The City of Philadelphia is starting the new year with an exciting new incentive to manage their Stormwater and Wastewater.
The Philadelphia Water Department is proud to introduce two programs: the Stormwater Management Incentives Program (SMIP) and the Greened Acre Retrofit Program (GARP); both of which reward local businesses, institutions, and others financially for retrofitting their properties to divert stormwater out of their combined storm and wastewater system.
In the latter half of 2014, the projects awarded 8.25 million to four projects, representing 11 properties, which created 92 green acres.

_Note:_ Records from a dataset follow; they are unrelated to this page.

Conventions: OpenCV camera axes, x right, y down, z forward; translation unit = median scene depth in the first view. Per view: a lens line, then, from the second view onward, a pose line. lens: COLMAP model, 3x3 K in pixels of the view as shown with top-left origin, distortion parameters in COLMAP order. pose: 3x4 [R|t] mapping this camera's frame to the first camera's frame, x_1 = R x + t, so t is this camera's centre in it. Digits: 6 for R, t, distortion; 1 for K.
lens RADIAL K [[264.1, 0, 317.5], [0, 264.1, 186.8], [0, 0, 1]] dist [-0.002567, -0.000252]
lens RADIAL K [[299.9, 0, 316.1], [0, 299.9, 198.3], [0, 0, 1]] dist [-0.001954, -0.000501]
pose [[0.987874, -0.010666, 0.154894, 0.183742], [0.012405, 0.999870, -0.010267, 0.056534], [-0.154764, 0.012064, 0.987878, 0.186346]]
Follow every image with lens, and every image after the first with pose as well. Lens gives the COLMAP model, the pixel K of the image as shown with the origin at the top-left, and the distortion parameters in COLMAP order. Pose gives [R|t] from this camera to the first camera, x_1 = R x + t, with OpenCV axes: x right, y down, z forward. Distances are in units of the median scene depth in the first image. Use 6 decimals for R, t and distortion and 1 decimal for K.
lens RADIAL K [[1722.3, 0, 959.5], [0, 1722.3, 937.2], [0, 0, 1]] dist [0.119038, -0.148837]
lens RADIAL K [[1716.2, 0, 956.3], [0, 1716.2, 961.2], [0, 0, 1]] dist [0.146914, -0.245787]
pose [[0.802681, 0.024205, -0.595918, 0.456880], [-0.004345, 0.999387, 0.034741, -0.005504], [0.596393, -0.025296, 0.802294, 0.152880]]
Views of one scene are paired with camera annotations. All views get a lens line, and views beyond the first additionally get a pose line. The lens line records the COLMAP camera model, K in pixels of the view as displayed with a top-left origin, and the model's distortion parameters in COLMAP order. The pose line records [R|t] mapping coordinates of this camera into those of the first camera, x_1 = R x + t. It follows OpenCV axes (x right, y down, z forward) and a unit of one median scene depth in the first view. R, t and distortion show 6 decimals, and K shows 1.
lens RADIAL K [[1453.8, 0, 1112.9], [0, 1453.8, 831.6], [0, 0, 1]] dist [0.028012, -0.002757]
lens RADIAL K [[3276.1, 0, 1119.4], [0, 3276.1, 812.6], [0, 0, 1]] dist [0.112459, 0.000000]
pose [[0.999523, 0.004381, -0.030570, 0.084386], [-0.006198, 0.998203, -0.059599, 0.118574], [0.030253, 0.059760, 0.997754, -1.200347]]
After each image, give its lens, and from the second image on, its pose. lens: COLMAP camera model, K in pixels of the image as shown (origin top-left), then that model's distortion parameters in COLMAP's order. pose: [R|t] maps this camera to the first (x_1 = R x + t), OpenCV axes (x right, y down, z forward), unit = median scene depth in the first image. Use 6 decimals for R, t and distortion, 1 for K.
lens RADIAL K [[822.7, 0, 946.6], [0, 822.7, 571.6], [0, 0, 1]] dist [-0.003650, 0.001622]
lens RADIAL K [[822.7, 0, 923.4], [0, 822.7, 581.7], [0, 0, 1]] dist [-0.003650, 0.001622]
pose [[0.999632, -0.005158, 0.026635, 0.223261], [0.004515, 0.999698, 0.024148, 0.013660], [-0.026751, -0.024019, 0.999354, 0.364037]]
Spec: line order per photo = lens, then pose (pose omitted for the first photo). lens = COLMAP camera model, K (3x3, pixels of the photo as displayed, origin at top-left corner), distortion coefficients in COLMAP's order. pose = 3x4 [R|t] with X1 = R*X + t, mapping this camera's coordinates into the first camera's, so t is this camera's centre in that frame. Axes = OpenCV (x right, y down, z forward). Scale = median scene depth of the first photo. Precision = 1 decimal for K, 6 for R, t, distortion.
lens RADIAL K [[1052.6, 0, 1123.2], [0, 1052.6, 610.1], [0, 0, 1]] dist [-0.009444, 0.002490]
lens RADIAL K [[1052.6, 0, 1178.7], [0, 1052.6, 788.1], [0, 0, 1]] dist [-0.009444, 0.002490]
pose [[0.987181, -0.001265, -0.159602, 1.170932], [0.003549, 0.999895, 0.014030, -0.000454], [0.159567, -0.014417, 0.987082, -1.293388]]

They are aiming to have 9,500 impervious acres converted to “green acres” over 25 years.
SMIP was started in 2012 and aims to create an incentive for property owners to build and maintain systems that capture stormwater that would otherwise end up in the sewers and waterways.
Grant recipients not only get financial assistance for the design and implementation of their systems, but they also enjoy lower Stormwater fees.
GARP came on board in 2014 to provide stormwater grants to contractors who can build large-scale retrofit projects.
Philadelphia is calling for more applications to both grants and is encouraging people to get in now for the January to March 2015 quarter.
More information about both grants is very adequately provided on Philadelphia’s official government website.
From an infrastructure asset management perspective the SMIP is a demand management program that has started dealing with the source of the problem being experienced rather than the symptom.
This is smart management and will lead to long-term gains.
Something to think about longer-term is that stormwater catchment management is holistic and integrated.
When private assets such as the Green Acre Retrofits are included as part of your holistic asset management plan, then you will need to include these in your infrastructure planning, asset information systems and records, and capacity models even though you don’t own the assets.
This can take some management and planning by utilities.